Other industrial applications of torque sensors include measuring metal removal rates in machine tools; the calibration of torque tools and sensors; measuring peel forces, friction, and bottle cap torque; testing springs; and making biodynamic measurements.

Sensor Configurations

Torque can be measured by rotating strain gages as well as by stationary proximity, magnetostrictive, and magnetoelastic sensors. All are temperature sensitive. Rotary sensors must be mounted on the shaft, which may not always be possible because of space limitations.



A strain gage can be installed directly on a shaft. Because the shaft is rotating, the torque sensor can be connected to its power source and signal conditioning electronics via a slip ring. The strain gage also can be connected via a transformer, eliminating the need for high maintenance slip rings. The excitation voltage for the strain gage is inductively coupled, and the strain gage output is converted to a modulated pulse frequency (Figure 6-5). Maximum speed of such an arrangement is 15,000 rpm.

Strain gages also can be mounted on stationary support members or on the housing itself. These "reaction" sensors measure the torque that is transferred by the shaft to the restraining elements. The resultant reading is not completely accurate, as it disregards the inertia of the motor.

Strain gages used for torque measurements include foil, diffused semiconductor, and thin film types. These can be attached directly to the shaft by soldering or adhesives. If the centrifugal forces are not large--and an out-of-balance load can be tolerated--the associated electronics, including battery, amplifier, and radio frequency transmitter all can be strapped to the shaft.

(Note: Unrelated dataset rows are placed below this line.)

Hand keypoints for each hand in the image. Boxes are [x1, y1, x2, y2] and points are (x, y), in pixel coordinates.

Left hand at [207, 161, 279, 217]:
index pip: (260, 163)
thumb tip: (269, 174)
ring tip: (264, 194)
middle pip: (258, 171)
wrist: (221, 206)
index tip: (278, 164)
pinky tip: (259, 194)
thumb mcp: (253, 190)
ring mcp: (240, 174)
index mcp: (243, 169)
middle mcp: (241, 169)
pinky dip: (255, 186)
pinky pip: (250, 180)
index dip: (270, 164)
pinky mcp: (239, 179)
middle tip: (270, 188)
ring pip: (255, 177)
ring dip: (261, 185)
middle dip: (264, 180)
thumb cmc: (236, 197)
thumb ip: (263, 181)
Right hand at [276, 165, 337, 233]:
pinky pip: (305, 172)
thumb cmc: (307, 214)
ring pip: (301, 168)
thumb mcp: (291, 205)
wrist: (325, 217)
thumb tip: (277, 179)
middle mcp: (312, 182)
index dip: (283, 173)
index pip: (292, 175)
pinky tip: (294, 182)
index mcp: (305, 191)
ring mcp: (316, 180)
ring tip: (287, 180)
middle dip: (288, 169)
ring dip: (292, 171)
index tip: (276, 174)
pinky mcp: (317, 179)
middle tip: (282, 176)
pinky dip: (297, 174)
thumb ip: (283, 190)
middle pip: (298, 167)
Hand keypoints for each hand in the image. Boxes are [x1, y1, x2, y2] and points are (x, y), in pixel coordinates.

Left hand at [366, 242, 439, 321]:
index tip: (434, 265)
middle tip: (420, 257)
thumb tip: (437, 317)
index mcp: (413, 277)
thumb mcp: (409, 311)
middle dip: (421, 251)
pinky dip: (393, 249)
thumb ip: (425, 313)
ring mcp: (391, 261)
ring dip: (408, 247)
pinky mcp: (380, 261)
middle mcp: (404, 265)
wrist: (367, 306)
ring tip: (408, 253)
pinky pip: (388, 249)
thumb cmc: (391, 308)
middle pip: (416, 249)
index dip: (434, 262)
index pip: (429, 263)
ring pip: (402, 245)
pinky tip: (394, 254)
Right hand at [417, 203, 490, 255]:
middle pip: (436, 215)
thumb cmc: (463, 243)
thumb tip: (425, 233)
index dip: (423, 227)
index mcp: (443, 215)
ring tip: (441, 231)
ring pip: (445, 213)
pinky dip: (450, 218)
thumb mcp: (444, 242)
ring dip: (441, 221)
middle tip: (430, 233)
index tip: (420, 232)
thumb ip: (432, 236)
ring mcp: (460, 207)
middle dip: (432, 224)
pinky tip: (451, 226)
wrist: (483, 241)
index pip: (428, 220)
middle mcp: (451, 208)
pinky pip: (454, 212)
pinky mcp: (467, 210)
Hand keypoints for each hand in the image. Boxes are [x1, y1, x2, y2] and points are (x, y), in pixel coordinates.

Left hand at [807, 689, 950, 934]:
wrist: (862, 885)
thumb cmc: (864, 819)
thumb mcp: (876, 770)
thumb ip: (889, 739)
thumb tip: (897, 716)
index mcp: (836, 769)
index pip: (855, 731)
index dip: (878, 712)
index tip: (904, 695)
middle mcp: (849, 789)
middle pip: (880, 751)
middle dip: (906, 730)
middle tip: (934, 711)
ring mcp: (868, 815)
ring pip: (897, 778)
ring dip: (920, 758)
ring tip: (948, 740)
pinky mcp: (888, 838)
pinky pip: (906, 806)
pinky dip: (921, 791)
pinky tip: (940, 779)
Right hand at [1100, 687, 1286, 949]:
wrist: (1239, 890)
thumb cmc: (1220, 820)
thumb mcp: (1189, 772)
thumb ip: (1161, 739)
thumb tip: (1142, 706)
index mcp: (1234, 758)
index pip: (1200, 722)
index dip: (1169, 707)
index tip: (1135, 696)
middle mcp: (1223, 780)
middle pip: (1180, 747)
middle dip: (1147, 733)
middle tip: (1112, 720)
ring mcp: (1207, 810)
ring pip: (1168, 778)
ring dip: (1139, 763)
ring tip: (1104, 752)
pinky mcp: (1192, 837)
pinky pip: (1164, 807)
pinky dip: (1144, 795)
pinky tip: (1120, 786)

Proximity and displacement sensors also can detect torque by measuring the angular displacement between a shaft's two ends. By fixing two identical toothed wheels to the shaft at some distance apart, the angular displacement caused by the torque can be measured. Proximity sensors or photocells located at each toothed wheel produce output voltages whose phase difference increases as the torque twists the shaft.

Another approach is to aim a single photocell through both sets of toothed wheels. As torque rises and causes one wheel to overlap the other, the amount of light reaching the photocell is reduced. Displacements caused by torque can also be detected by other optical, inductive, capacitive, and potentiometric sensors. For example, a capacitance-type torque sensor can measure the change in capacitance that occurs when torque causes the gap between two capacitance plates to vary.

The ability of a shaft material to concentrate magnetic flux--magnetic permeability--also varies with torque and can be measured using a magnetostrictive sensor. When the shaft has no loading, its permeability is uniform. Under torsion, permeability and the number of flux lines increase in proportion to torque. This type of sensor can be mounted to the side of the shaft using two primary and two secondary windings. Alternatively, it can be arranged with many primary and secondary windings on a ring around the shaft.

A magnetoelastic torque sensor detects changes in permeability by measuring changes in its own magnetic field. One magnetoelastic sensor is constructed as a thin ring of steel tightly coupled to a stainless steel shaft. This assembly acts as a permanent magnet whose magnetic field is proportional to the torque applied to the shaft. The shaft is connected between a drive motor and the driven device, such as a screw machine. A magnetometer converts the generated magnetic field into an electrical output signal that is proportional to the torque being applied.